— Page extract —

*** Begin section ***

Jerry Mattiaccio, proprietor of Rock Hill Honey Bee Farms tends to his colonies in north Stafford on Wednesday, April 24, 2013. Mattiaccio took his bees to Florida to avoid losses to cold weather. While there they pollinated oranges.

California almond growers’ cry for more honeybees is indirectly keeping a Stafford County man’s business buzzing.

Growers needed 1.6 million honeybee colonies—or nearly half of all for-hire bee hives in the United States—to pollinate 800,000 acres of almond trees earlier this year. A tight supply sent the monthly rental fee per hive soaring.

“That’s a multi-billion dollar crop,” said Jerry Mattiaccio, owner of Rock Hill Honey Bee Farms Inc. “Almonds have to have honeybees to pollinate them.”

Instead of $130 to $140 per colony, desperate farmers were paying $245 to $250, he said. Lured by the high prices, many beekeepers who would have divided their hives between California almond groves and the orange groves in Florida opted to send all their colonies to California.

While Mattiaccio didn’t truck his bees to California, he was among the few commercial beekeepers who did take bees to Florida. The resulting orange honey crop is smaller this year than normal, and prices are escalating.

He recently harvested about 3,000 pounds of the citrusy tasting honey that he describes as “outrageously delicious” from 150 hives he placed in a 4,000-acre orange grove in Vero Beach. He’s already sold all but 400 pounds to a Richmond distributor, grocery chains and some mom-and-pop stores. It will retail for about $10 a pound.

“A lot of people like it better than wildflower or clover honey,” said Mattiaccio, who is selling it for the first time this year. “It’s a premium honey.”

He uses bees to pollinate everything from oranges in Florida to blueberries in Maine. Next week he’ll cover 20 hives set on pallets with a special net, load them onto a trailer and haul the industrious insects to Miller Farms in Locust Grove, where they’ll pollinate a variety of produce.

Mattiaccio is already looking ahead to next year, when he plans to team up with a beekeeper who takes hives to California’s almond groves.

“It’s better to work with someone to learn the ropes and then branch out on your own,” he said.

Besides honey, Mattiaccio also sells beeswax, beekeeping supplies and bees. Lots and lots of bees. A queen bee is currently on sale for $25, and a one-story beehive, which contains 60,000 to 80,000 bees, goes for $350.

Mattiaccio started helping his father keep bees when he was 9, but spent his career in the Army where he became a special agent in the Army’s criminal investigative unit. After retirement, he did a stint as a private investigator before going into beekeeping with his wife, Sydney Mattiaccio, full time in 2009.

*** End section ***

— Tasks to perform —
A: Using the honeybee article, answer each question:
(i) How many acres of almond trees did growers need pollinated earlier this year?
(ii) How many hives did Mattiaccio place in the Vero Beach orange grove?
(iii) In what year did he go into beekeeping full time?
B: Translate this sentence from the honeybee article into Spanish: "He uses bees to pollinate everything from oranges in Florida to blueberries in Maine."
The records have no role in any of the work here.

— Data excerpts —
*** Begin section ***

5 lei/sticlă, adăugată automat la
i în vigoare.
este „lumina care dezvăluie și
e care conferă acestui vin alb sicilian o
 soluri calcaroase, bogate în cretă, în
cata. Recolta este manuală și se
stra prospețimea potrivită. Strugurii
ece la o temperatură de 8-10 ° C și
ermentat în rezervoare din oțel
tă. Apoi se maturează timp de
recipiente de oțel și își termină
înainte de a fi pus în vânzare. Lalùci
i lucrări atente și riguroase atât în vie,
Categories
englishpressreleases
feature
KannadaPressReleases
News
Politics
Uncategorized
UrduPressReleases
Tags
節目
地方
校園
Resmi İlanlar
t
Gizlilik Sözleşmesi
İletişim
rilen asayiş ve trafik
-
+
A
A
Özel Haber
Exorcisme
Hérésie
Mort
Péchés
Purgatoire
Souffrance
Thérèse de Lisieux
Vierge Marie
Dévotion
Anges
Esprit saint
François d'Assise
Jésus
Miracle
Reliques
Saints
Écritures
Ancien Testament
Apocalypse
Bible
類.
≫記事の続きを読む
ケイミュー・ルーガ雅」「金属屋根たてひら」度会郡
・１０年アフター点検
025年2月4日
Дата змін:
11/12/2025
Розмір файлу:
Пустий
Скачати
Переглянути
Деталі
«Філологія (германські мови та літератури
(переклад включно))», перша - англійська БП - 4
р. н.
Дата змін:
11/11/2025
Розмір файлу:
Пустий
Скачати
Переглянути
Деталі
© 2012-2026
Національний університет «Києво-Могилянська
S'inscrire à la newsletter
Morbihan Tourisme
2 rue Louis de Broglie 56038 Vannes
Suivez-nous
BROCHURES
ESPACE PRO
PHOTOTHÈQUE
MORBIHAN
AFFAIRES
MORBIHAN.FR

*** End section ***

— Exercise responses —
A:
(i) 800,000 acres
(ii) 150 hives
(iii) 2009

B: Utiliza abejas para polinizar de todo, desde naranjas en Florida hasta arándanos en Maine.